TEXTE CHOISI →
======
Et Nietzsche a pleuré de tant de confusion intellectuelle.

Il y a une légende, bien ancrée dans les têtes, qui fait de Nietzsche un défenseur (sans que lui même ne le sache le pauvre) de la psychanalyse et que Freud et lui sont finalement des plantes issus des mêmes racines. C'est évidemment faux et à partir de ce moment là le livre ne peut être qu'hors de propos. Le résumé est simple : le Docteur Breuer est, par l'entreprise d'une ancienne maîtresse de Friedrich Nietzsche, amené à l'aider pour un mal inexpliqué, une mélancolie, une hystérie. Précurseur de la psychanalyse, mentor de Freud qui apparaît régulièrement dans le roman, il va tenter d'appliquer sur Nietzsche une thérapie de la parole, et ce dernier le lui rendra bien. Comme une partie d'échecs, les deux hommes se dévoileront peu à peu jusqu'à ce que Nietzsche finisse par devenir humain, par pleurer. Le Docteur Breuer, lui, se rendra compte qu'il faut choisir sa vie selon l'éternel retour nietzschéen.


Commençons par les points positifs car il y en a et ce sur la forme du roman, sur le style. Le roman est bien ficelé, travaillé, documenté et le lecteur n'est pas arnaqué ni sur la qualité, ni sur la quantité de la narration. Les dialogues sont intéressants, bien qu'un peu naïfs parfois et le style du traducteur est simple et se lit facilement. La construction est longue, détaillée et on s'ennuie peu. L'art du roman est maîtrisé par Irvin Yalom, notamment par la mise en place de pièges littéraires classiques et plaisants. On salue également ce lien fait entre psychanalyse et judéité historiquement. Même si la forme est intéressante, le fond, lui, est évidemment profondément discutable.
======
EXTRAIT DES DONNÉES →
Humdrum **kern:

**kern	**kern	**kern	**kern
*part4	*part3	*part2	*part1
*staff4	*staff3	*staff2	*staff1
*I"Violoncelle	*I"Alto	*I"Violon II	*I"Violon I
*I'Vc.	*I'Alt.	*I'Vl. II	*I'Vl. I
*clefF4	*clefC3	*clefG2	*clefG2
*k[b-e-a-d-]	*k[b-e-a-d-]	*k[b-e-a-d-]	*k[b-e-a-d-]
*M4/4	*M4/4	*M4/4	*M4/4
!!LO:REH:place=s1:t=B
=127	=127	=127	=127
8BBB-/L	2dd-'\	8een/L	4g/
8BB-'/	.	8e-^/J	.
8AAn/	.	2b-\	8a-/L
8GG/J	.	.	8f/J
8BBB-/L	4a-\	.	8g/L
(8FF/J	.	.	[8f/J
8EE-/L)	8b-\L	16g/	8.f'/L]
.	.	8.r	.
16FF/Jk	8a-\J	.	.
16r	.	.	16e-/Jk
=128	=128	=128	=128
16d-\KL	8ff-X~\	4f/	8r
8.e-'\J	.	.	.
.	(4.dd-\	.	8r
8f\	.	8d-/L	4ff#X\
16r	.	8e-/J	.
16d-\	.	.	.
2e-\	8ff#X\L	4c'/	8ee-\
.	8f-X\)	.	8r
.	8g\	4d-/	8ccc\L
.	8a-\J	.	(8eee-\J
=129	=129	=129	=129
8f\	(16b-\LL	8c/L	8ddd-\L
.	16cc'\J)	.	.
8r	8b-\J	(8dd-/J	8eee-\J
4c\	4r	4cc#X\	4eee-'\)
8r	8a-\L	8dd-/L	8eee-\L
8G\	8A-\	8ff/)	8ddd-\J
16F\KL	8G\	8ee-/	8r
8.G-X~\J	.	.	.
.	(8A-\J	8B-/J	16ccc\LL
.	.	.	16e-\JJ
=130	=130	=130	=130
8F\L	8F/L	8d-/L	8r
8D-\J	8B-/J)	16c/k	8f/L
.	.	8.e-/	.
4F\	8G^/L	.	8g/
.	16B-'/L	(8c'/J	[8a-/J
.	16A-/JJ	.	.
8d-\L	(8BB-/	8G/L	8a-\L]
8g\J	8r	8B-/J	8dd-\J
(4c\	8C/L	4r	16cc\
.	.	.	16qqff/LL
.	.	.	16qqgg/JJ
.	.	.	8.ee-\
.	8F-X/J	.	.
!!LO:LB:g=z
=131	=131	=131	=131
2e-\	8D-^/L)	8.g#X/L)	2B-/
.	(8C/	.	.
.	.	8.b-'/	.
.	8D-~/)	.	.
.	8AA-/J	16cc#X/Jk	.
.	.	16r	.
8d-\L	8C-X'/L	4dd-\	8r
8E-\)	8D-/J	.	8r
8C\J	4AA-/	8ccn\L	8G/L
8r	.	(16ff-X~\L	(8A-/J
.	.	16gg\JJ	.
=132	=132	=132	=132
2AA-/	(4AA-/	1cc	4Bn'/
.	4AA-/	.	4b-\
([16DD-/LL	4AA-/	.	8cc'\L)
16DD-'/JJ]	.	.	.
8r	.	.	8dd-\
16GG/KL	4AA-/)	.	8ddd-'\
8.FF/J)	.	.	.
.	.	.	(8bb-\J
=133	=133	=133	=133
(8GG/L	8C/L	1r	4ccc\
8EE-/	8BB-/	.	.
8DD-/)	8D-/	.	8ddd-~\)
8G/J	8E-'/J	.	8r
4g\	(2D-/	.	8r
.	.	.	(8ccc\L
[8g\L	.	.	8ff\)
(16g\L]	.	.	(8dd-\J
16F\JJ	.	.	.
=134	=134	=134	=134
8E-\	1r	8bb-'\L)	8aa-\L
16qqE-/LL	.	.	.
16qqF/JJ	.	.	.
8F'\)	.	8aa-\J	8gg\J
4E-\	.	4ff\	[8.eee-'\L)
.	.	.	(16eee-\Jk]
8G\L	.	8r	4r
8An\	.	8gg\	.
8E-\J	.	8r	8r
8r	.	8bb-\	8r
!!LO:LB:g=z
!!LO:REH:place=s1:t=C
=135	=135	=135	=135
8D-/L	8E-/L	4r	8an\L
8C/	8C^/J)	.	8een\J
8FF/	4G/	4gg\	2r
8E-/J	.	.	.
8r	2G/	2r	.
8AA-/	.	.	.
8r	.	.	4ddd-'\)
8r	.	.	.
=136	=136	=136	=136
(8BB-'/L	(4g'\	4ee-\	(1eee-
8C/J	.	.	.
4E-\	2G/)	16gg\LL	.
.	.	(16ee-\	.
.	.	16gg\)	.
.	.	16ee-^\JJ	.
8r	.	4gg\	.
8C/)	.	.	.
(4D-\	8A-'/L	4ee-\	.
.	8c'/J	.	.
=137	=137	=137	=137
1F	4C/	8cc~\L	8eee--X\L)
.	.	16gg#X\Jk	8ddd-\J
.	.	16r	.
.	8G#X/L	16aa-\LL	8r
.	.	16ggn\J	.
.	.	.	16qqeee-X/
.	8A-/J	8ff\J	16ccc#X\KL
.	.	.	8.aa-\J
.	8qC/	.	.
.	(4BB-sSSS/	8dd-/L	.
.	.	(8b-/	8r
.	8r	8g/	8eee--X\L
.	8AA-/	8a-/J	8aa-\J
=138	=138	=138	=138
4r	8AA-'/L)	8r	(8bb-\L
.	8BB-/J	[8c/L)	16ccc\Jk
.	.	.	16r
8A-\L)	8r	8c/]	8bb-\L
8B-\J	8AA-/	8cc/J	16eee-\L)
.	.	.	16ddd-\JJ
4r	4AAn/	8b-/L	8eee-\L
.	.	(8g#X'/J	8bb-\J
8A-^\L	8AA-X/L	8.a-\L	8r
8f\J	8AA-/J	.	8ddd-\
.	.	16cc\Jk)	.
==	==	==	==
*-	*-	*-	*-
======
OBJECTIF → Recopiez mot pour mot le passage de la critique du roman qui commence par « Commençons par les » et va jusqu'à « évidemment profondément discutable. ». Les entrées n'ont aucun rapport avec la critique du roman.

TÂCHE RÉALISÉE →
Commençons par les points positifs car il y en a et ce sur la forme du roman, sur le style. Le roman est bien ficelé, travaillé, documenté et le lecteur n'est pas arnaqué ni sur la qualité, ni sur la quantité de la narration. Les dialogues sont intéressants, bien qu'un peu naïfs parfois et le style du traducteur est simple et se lit facilement. La construction est longue, détaillée et on s'ennuie peu. L'art du roman est maîtrisé par Irvin Yalom, notamment par la mise en place de pièges littéraires classiques et plaisants. On salue également ce lien fait entre psychanalyse et judéité historiquement. Même si la forme est intéressante, le fond, lui, est évidemment profondément discutable.